Unfortunately, there is no culture of evaluating public investment in Ireland.

That means that a 20% in the total budget means a 25% cut in every project (the minister’s pet projects exempted), while one’d rather cut the silly projects by 100%. However, the evidence of silliness is anecdotal only, rather than systematic, and you can’t say “I heard this story in the pub and therefore I’m gonna close your shop.”

@ Richard
What is regretable in this situation is that a debate on what level of public services are –
necessary,
affordable,
and desirable
hasnt been occuring amoung those (political class) invested with making those decisions. There has been little leadership on this at a national level from govt, or at a local level by politicians willing to stand up and lead a debate on this.
This mental obesity is a major problem at this stage, but we got what we voted for also. In the midst of all the ‘desireables’ attempting to protray themselves as ‘necessaries’ it is a pity that there wasnt a publicly orientated research group within DOF or CAG telling the truths as they arise.
Perhaps we should have started with a Micheal O Leary version of An Bord Snip to take the flak so that the Mc Carthy report could stand.

Al

The website for Dulture Ireland is http://www.cultureireland.gov.ie.

Feeling guilty about making a snark about an agency I don’t know anything much about, I decided to educate myself. The overall idea of promoting Irish arts and cultural events abroad is a good one in principle, even if some of the activites (and destinations) granted aided are a bit curious. But it beggars belief that a separate agency, with a full Board appointed by the Minisiter, a CEO and staff, are required to perform the functions described. It probably costs more to run the agency than it gives out in grant-aid. That’s just my opinion; I’ll leave it to others to make up their own minds.

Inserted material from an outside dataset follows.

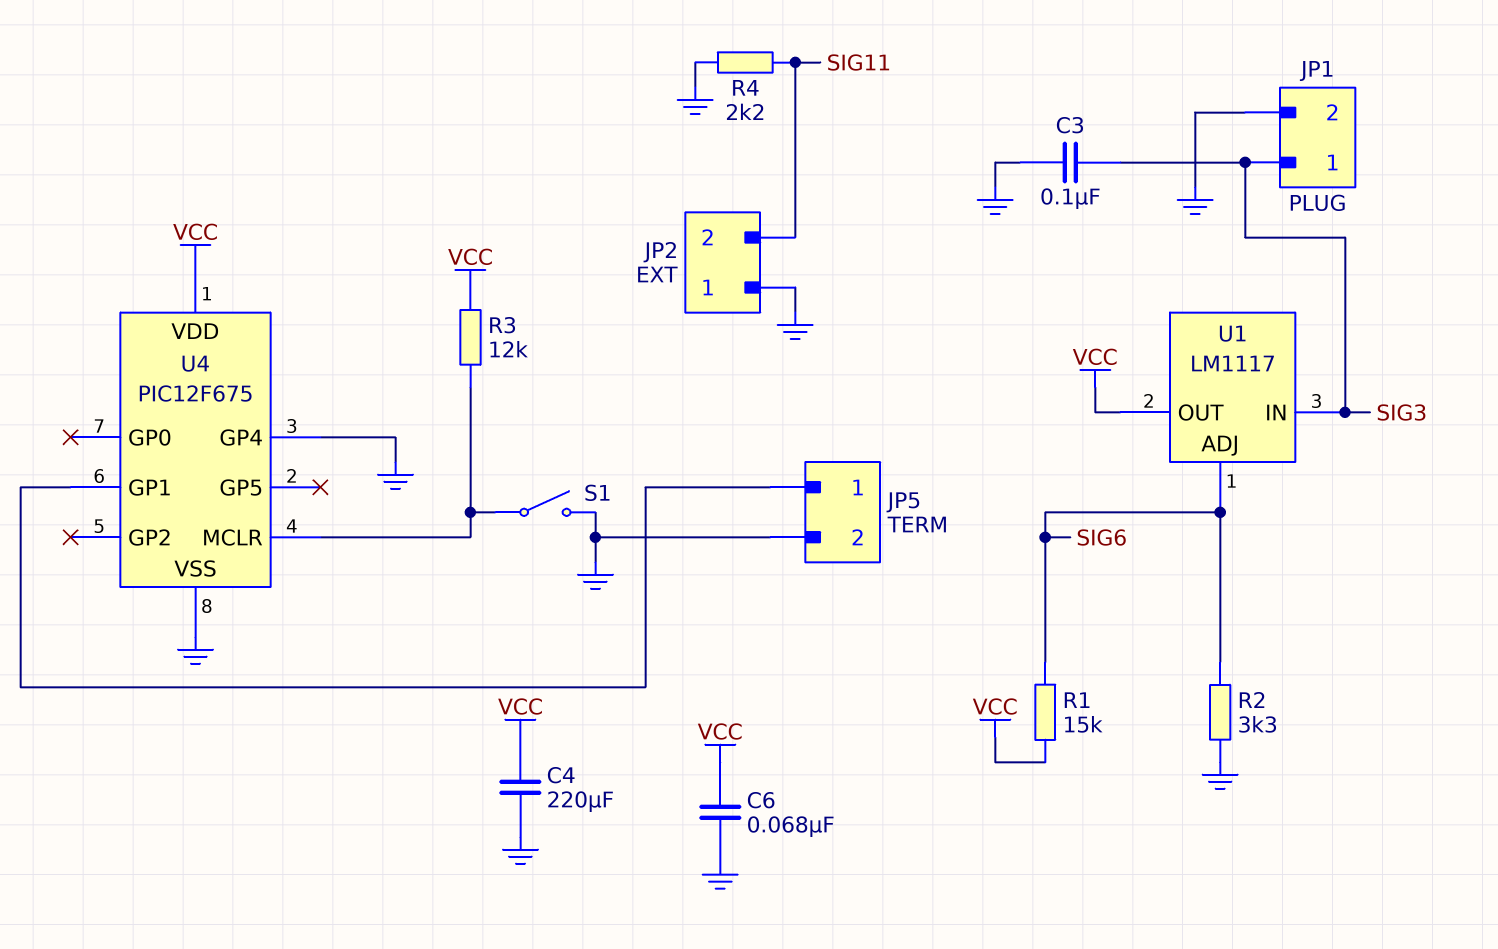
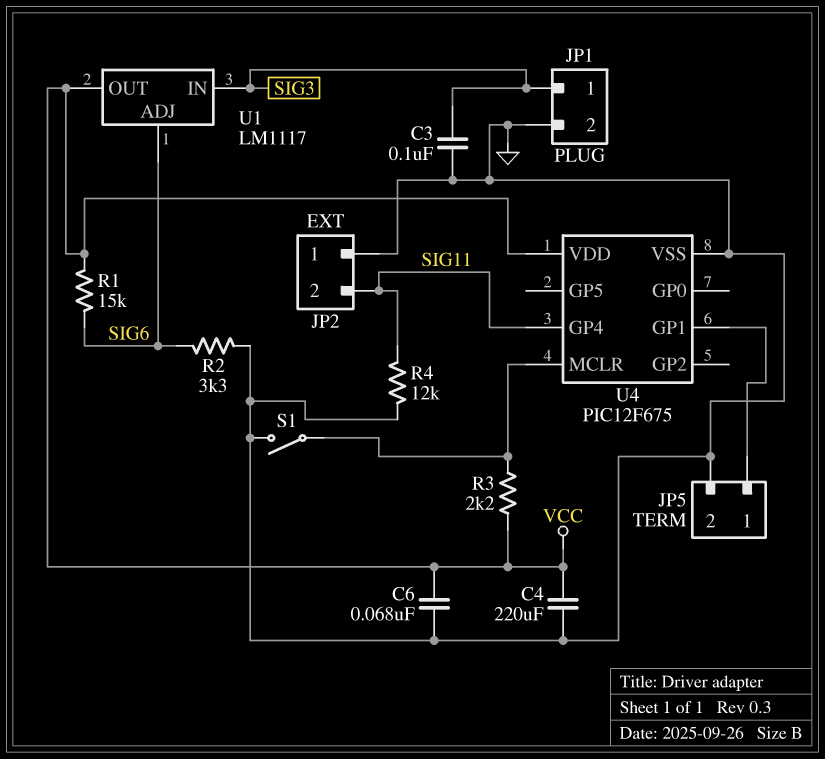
R3: 12k (U4/MCLR, VCC) -> 2.2k (U4/MCLR, VCC)
R4: 2.2k (GND, SIG11) -> 12k (GND, SIG11)
U4 pin GP4: GND -> SIG11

Bord Snip, I think, recommended that CI be wound up. As argued above, the whole edifice of support for the Arts in Ireland requires radical surgery. Not with the precision of a scalpel either; taking a good sharp axe to it might be no bad thing.

Culture Ireland is an export-promotion agency, that should be merged with other export-promotion agencies to (1) save costs and (2) create economies of scale.

At the same time, we should wonder why some sectors have taxpayer-subsidised export-promotion and others do not. Export promotion is just a form of advertising, after all, and many private actors are expected to pay for their own advertising.